*Task objective:* Each record here should be printed again exactly; please leave its pictures out.

*Information given:*

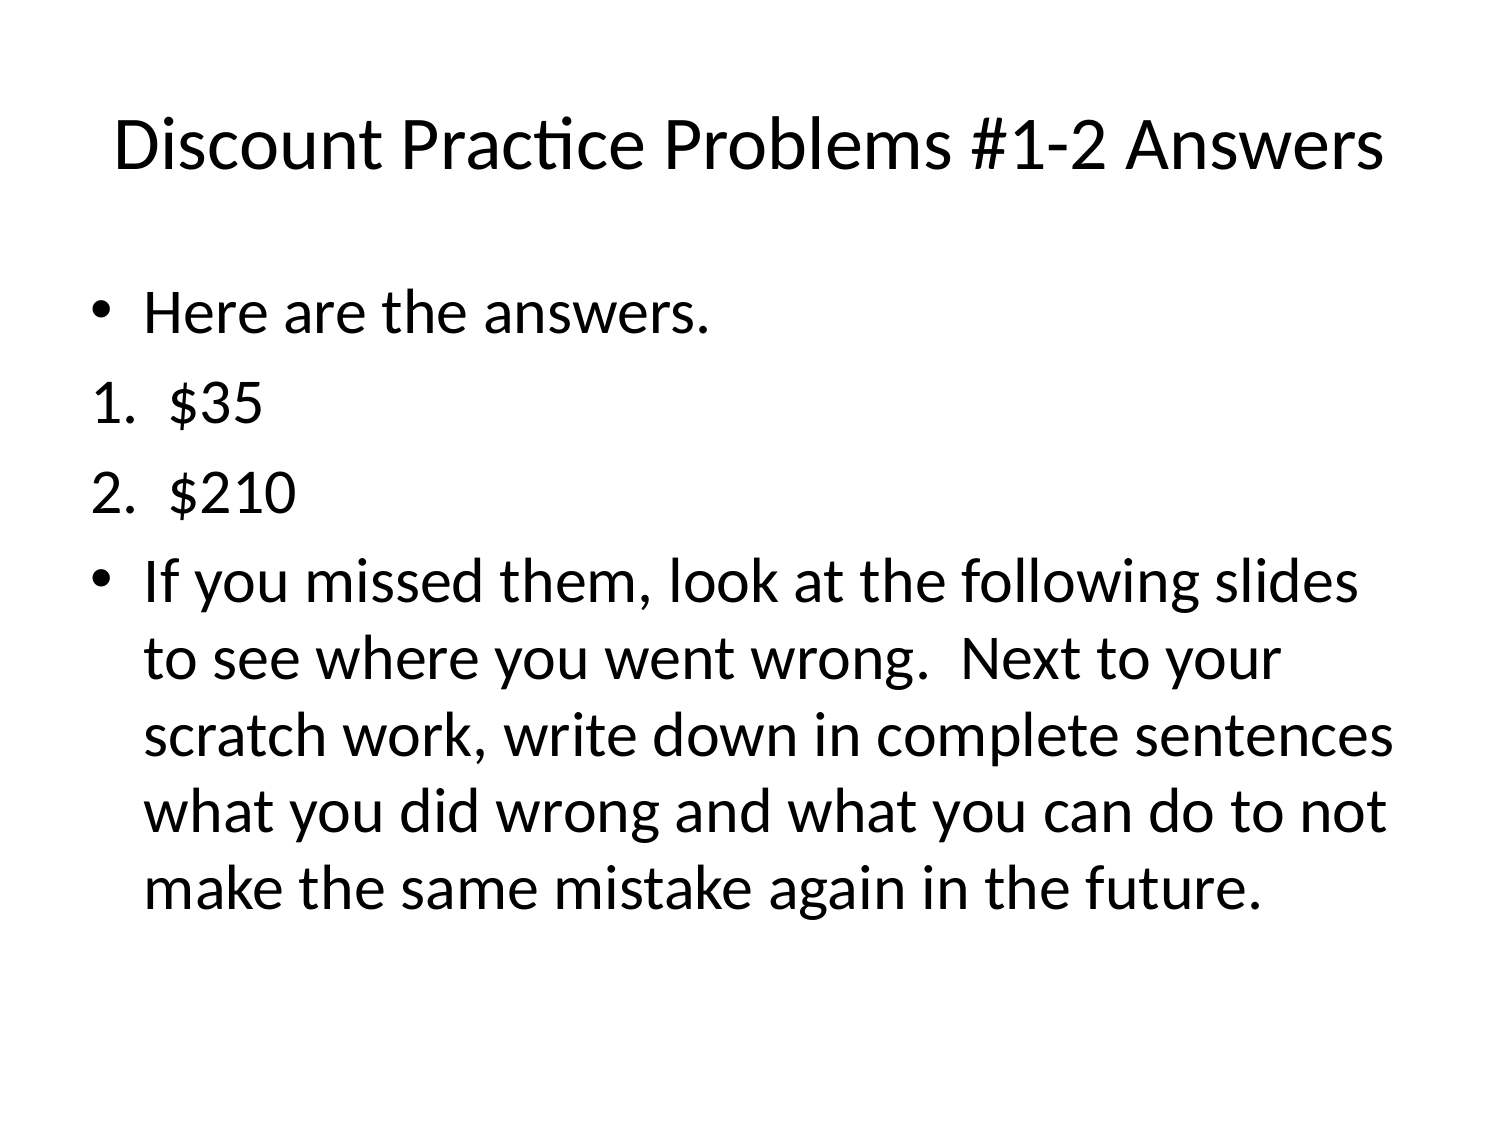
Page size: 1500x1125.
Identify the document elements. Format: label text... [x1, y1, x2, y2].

title Discount Practice Problems #1-2 Answers [75, 45, 1425, 233]
list Here are the answers. 1. $35 2. $210 If you missed them, look at the following slides to see where you went wrong. Next to your scratch work, write down in complete sentences what you did wrong and what you can do to not make the same mistake again in the future. [75, 262, 1425, 1005]
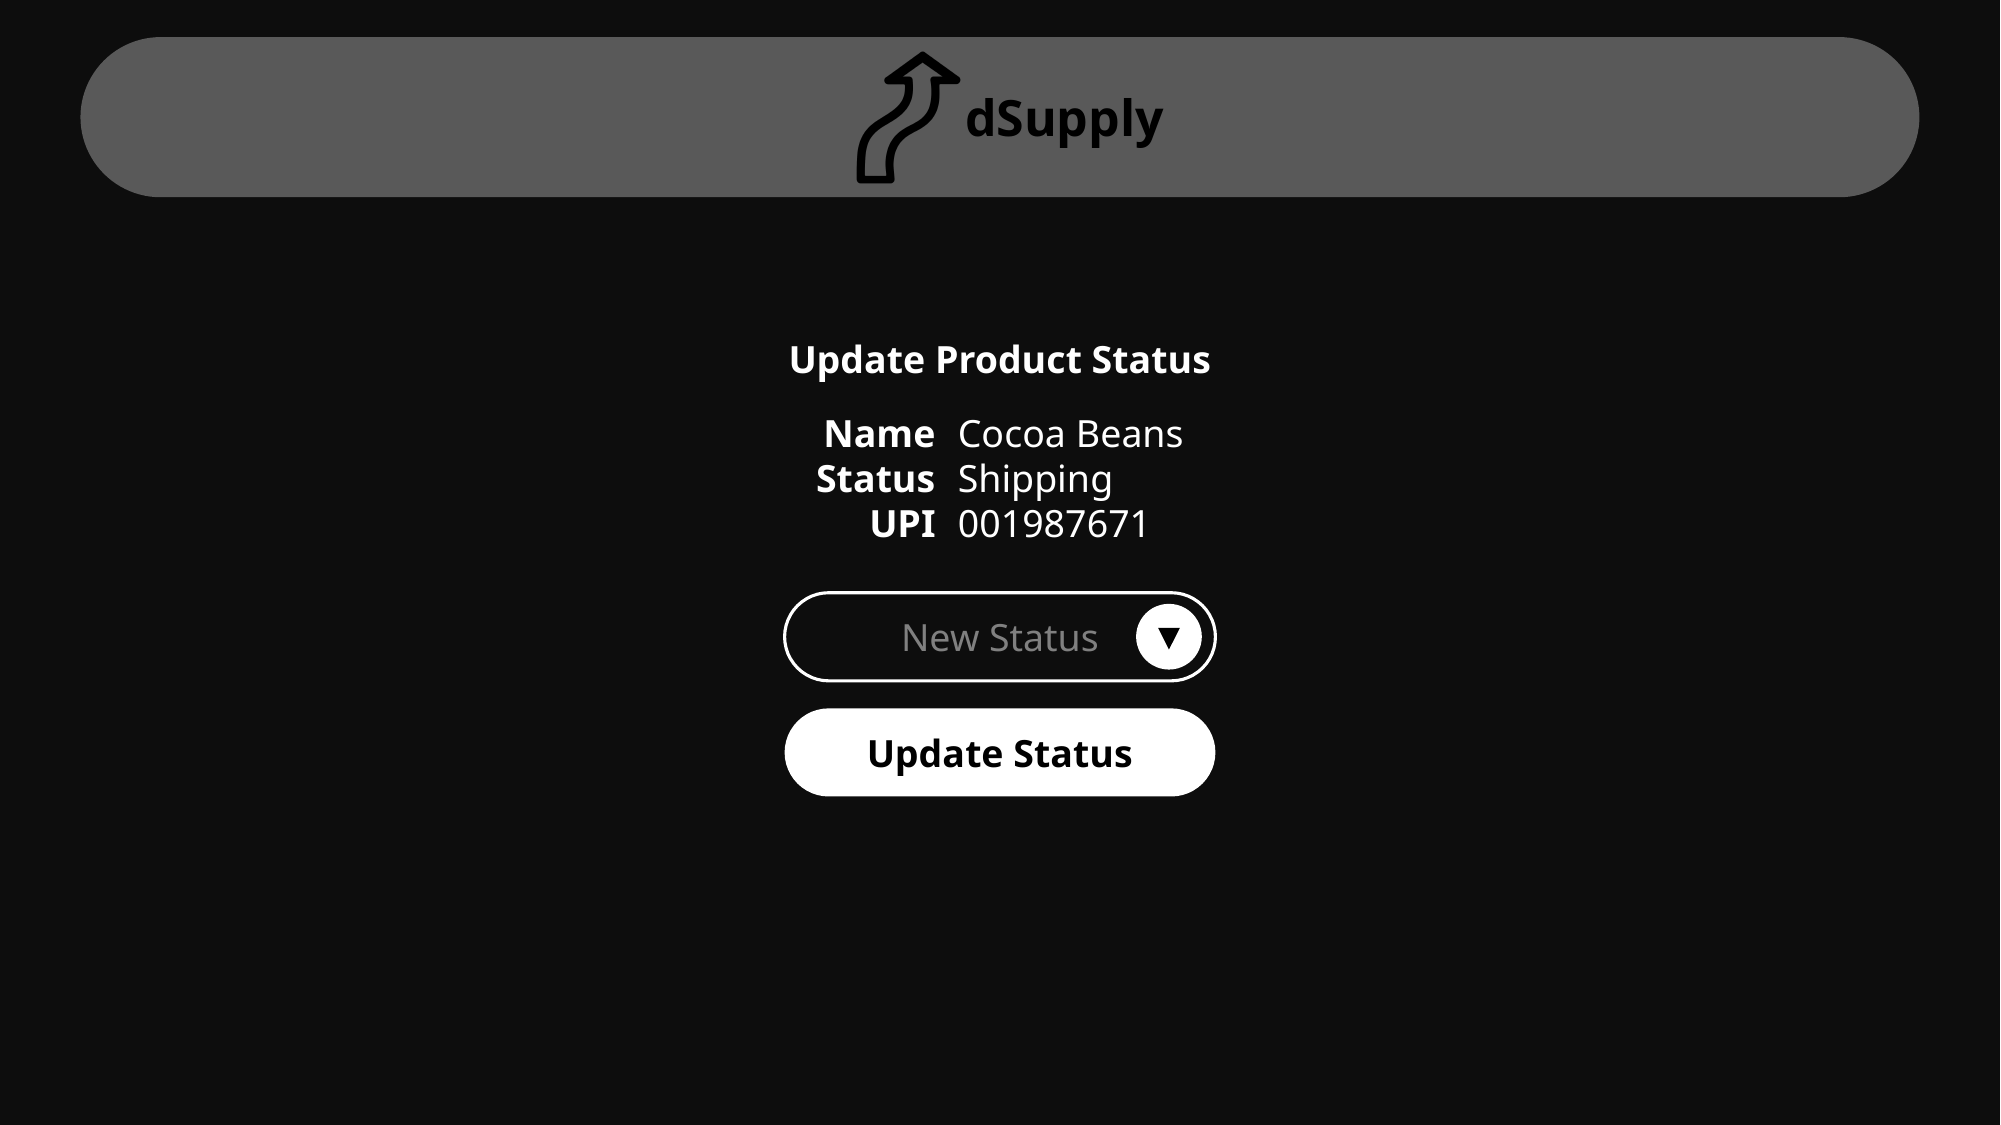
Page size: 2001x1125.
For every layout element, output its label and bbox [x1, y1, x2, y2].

*Answer:*
Page size: 1500x1125.
Identify the document elements. Format: label text... [x1, y1, x2, y2].

title Discount Practice Problems #1-2 Answers [75, 45, 1425, 233]
list Here are the answers. 1. $35 2. $210 If you missed them, look at the following slides to see where you went wrong. Next to your scratch work, write down in complete sentences what you did wrong and what you can do to not make the same mistake again in the future. [75, 262, 1425, 1005]
Page size: 2001x1125.
For every layout element, output its label and bbox [x1, y1, x2, y2].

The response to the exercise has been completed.